Selbst ein erfolgreich durchgeführter Double Spend „zerstört“ nicht das Bitcoin Netzwerk. Und solange du beim Verkauf eines Autos mindestens 5-6 Bestätigungen wartest bevor du die Schlüssel übergibst kann dir sowieso nichts passieren… :wink:

Das geht aber nicht einfach so.

Verschwinden lassen heißt genau das: Die Transaktion ist dann nicht mehr da. In der Theorie läuft das so:

  1. Ich kaufe bei dir ein Auto für 1 BTC und erstelle eine entsprechende Transaktion.

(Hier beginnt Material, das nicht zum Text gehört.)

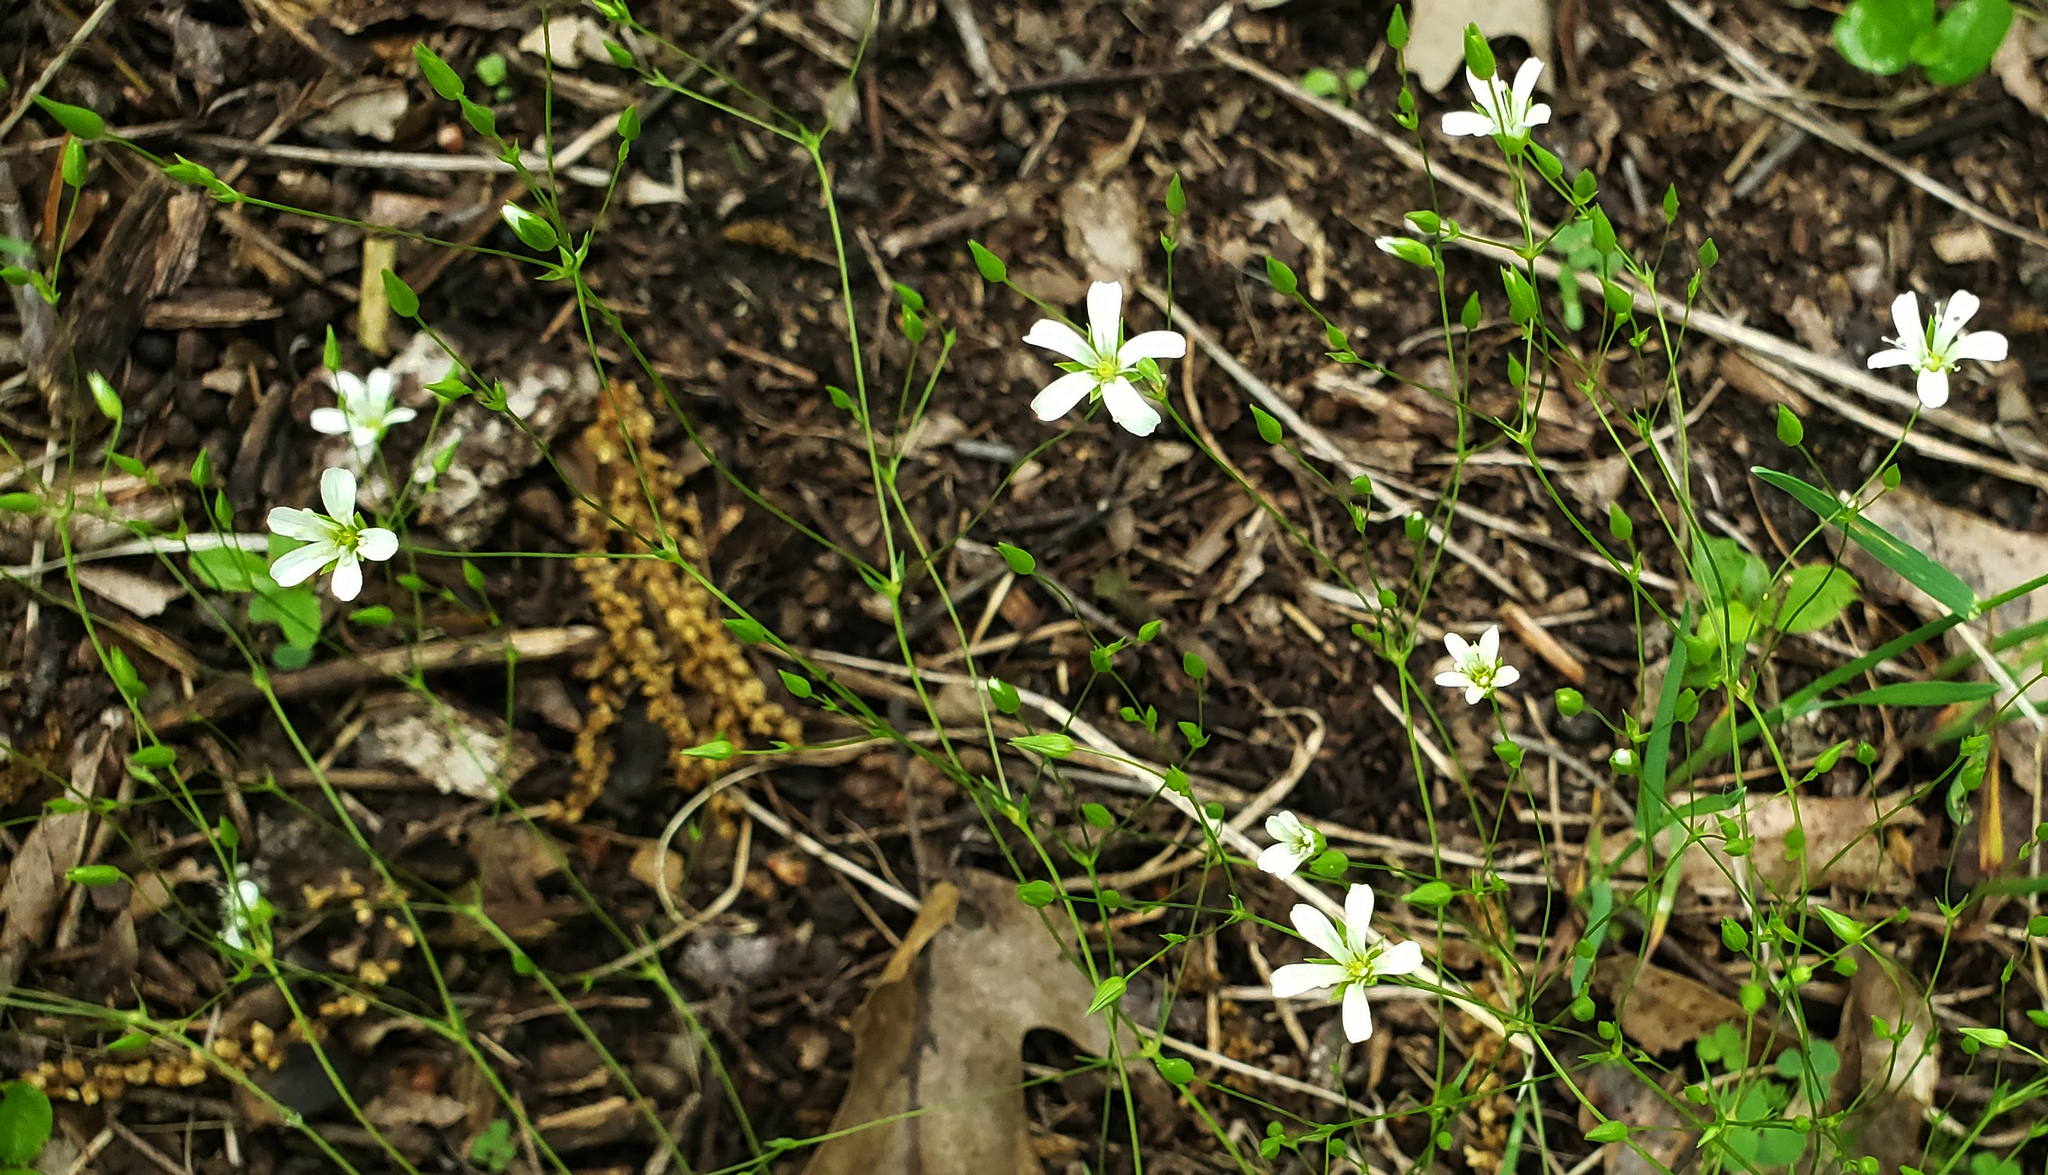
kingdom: Plantae
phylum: Tracheophyta
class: Magnoliopsida
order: Caryophyllales
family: Caryophyllaceae
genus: Sabulina
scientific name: Sabulina michauxii
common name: Michaux's stitchwort
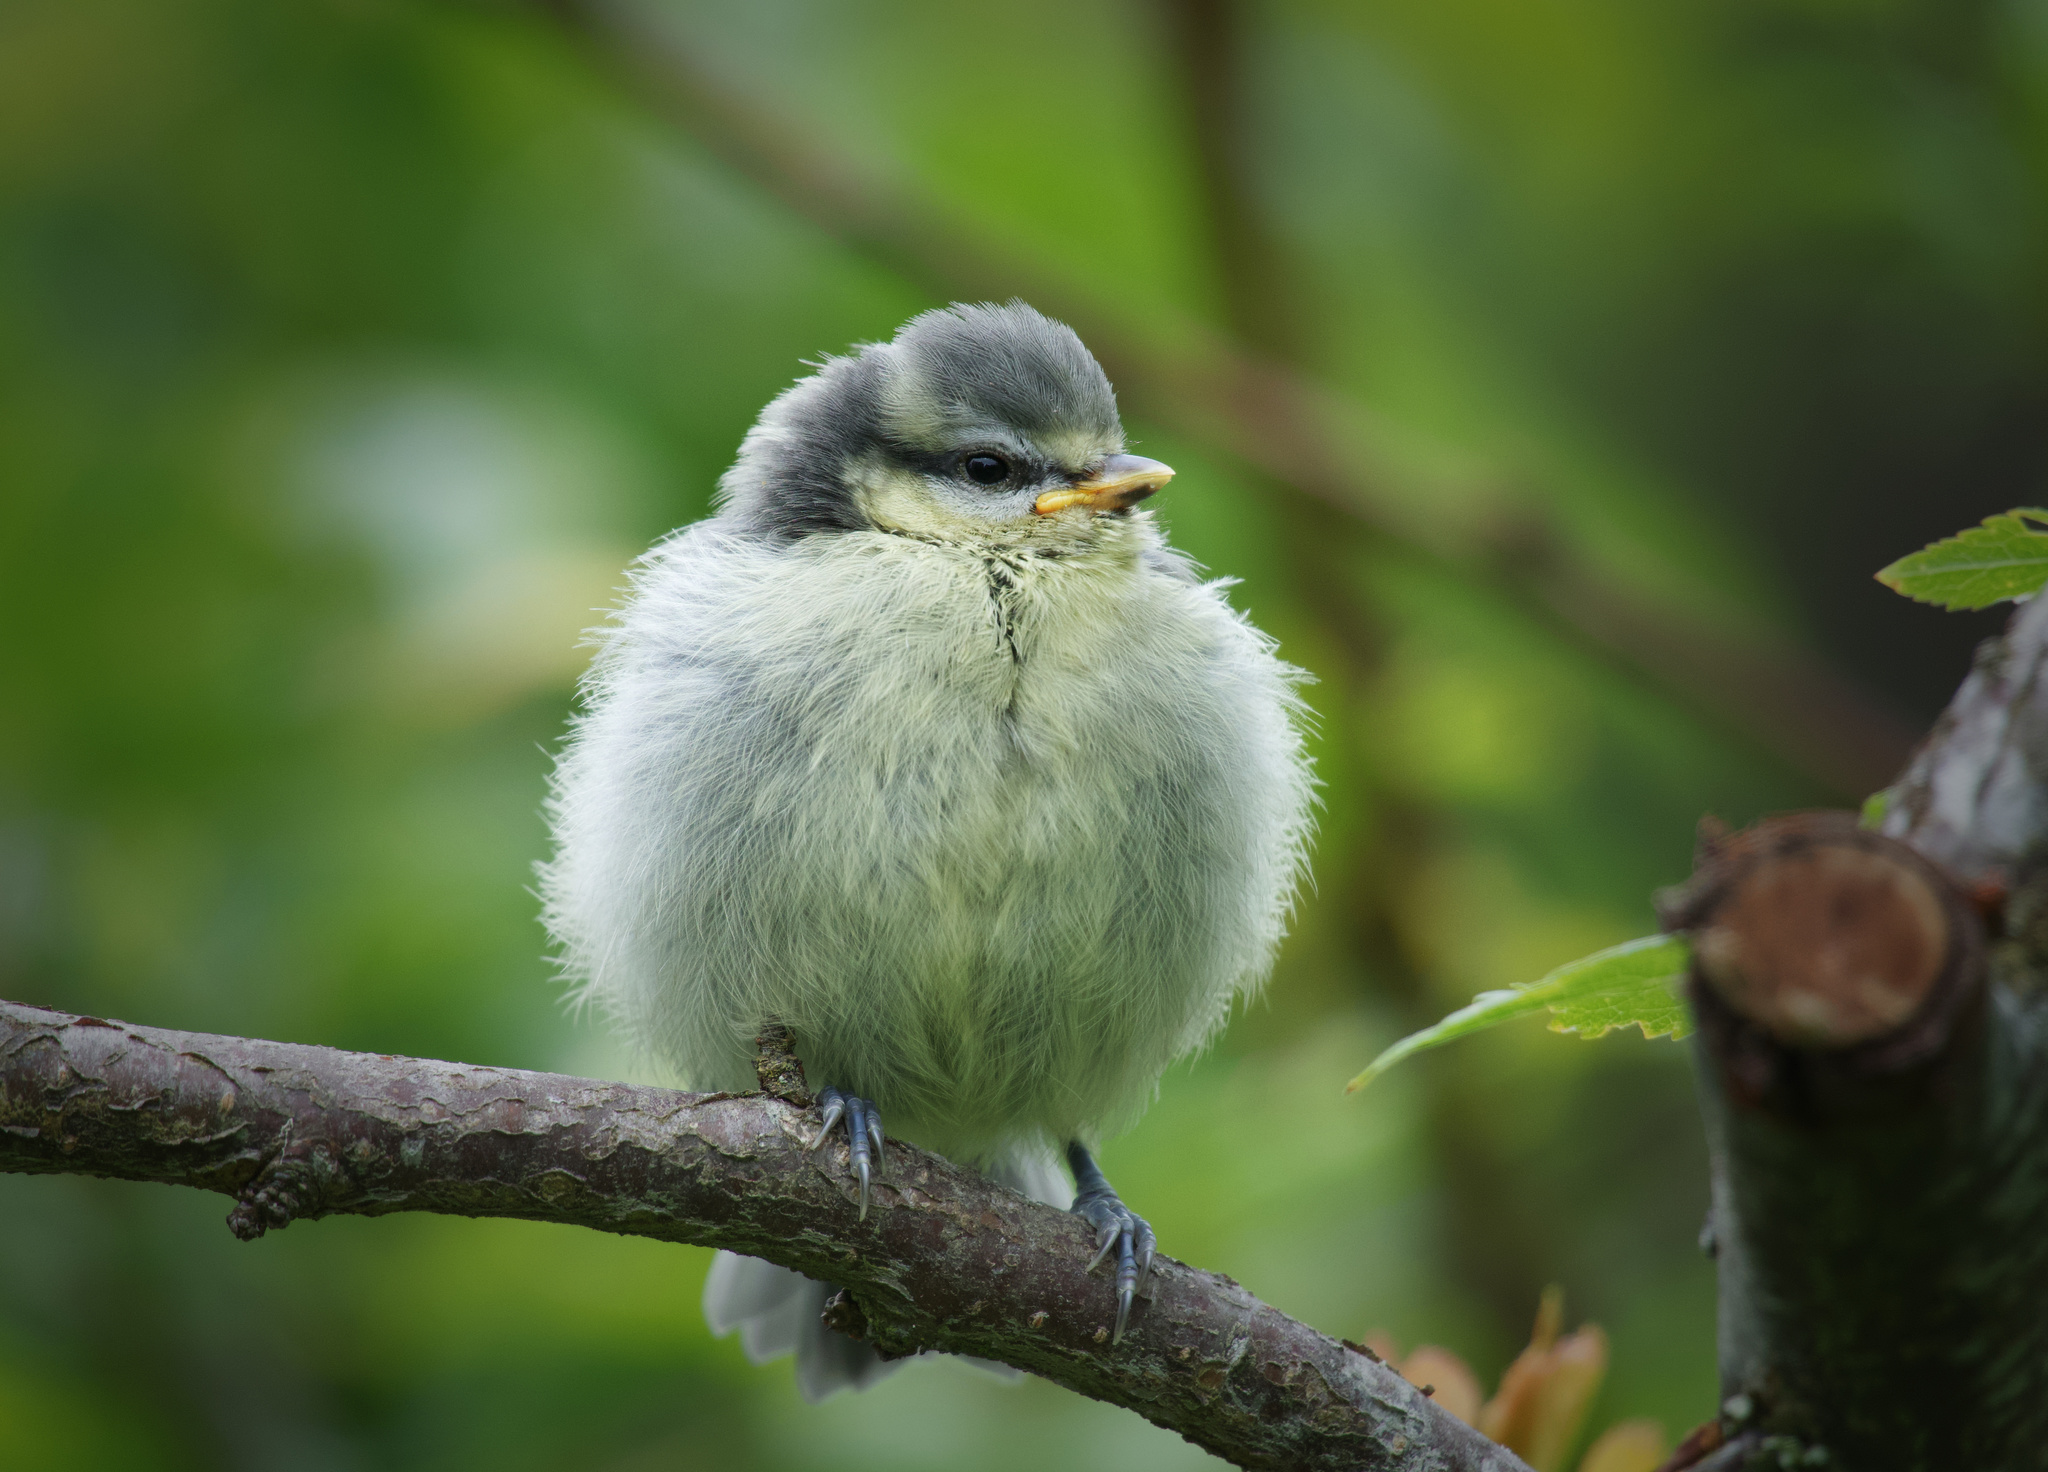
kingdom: Animalia
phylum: Chordata
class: Aves
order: Passeriformes
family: Paridae
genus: Cyanistes
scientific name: Cyanistes caeruleus
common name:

  2. Da ich alleine sehr viel Hashrate kontrolliere (mit 51% bin ich alleine schneller als der Rest des Netzwerks) kann ich während dem Autokauf „verdeckt“ Blöcke finden, also sie nicht veröffentlichen.

    So ein Angriff ist aber auch schon mit z.B. 40% möglich, es wird dann halt zunehmend unwahrscheinlicher.

  3. Sobald ich mit dem Auto davon gefahren bin, veröffentliche ich meine „geheime“ Chain die (durch meine hohe Hashrate) länger bzw. mehr Proof of Work als der aktuelle Chaintip hat. Meine Chain wird jetzt also vom Netzwerk als beste Chain akzeptiert.

Der Angriff besteht jetzt nur darin dass meine Transaktion an dich (fürs Auto) in meinen Blöcken nicht inkludiert wurde. Die Transaktion hat also nie stattgefunden.

Dieser Angriff ist in der Realität aber nicht realistisch umsetzbar.

Kommt halt drauf an. :man_shrugging:

3 „Gefällt mir“

Wenn du in Bitcoin sparst und irgendwann aus deinen Ersparnissen einen Konsumwunsch erfüllen willst, dann ist das doch genau der Kreislauf den du meinst. Dein Teil des Kreislaufs beginnt mit dem Kauf und endet mit dem Ausgeben. Ob zwischen deiner Bezahlung und dem Tausch ein Zwischenhändler für eine Währungsumwandlung dabei ist, ist unerheblich solange die Höhe der Gebühr (Steuer) vernachlässigbar ist. Der Kreislauf muss nicht sofort von vorn bis hinten nur in Bitcoin abgeschlossen sein.

Inwiefern entsteht Geld aus Produktivität?
Wie hast du denn deine Bitcoin gekauft, und was hat das mit Produktivität zu tun?

1 „Gefällt mir“

Mit FIAT Geld. Es hat insofern was mit Produktivität zu tun, als das ich vorher produktiv war und gearbeitet habe und einen Lohn dafür ausgezahlt bekommen habe, ob nun als Unternehmer, Angestellter oder Beamter. Geld selbst entsteht nicht direkt aus Produktivität, ich werde für meine Produktivität vielmehr mit Geld entlohnt.

Das bringt mir aber nicht viel, wenn ichs nicht an der Kasse nutzen kann.

Und die Produktivität, die in den Euros steckt ist jetzt auf wundersame Weise auf die Bitcoin übergegangen und steckt nun in deinen UTXOs. So wie auch die Produktivität der ganzen Armee von HODLern in deren Coins steckt?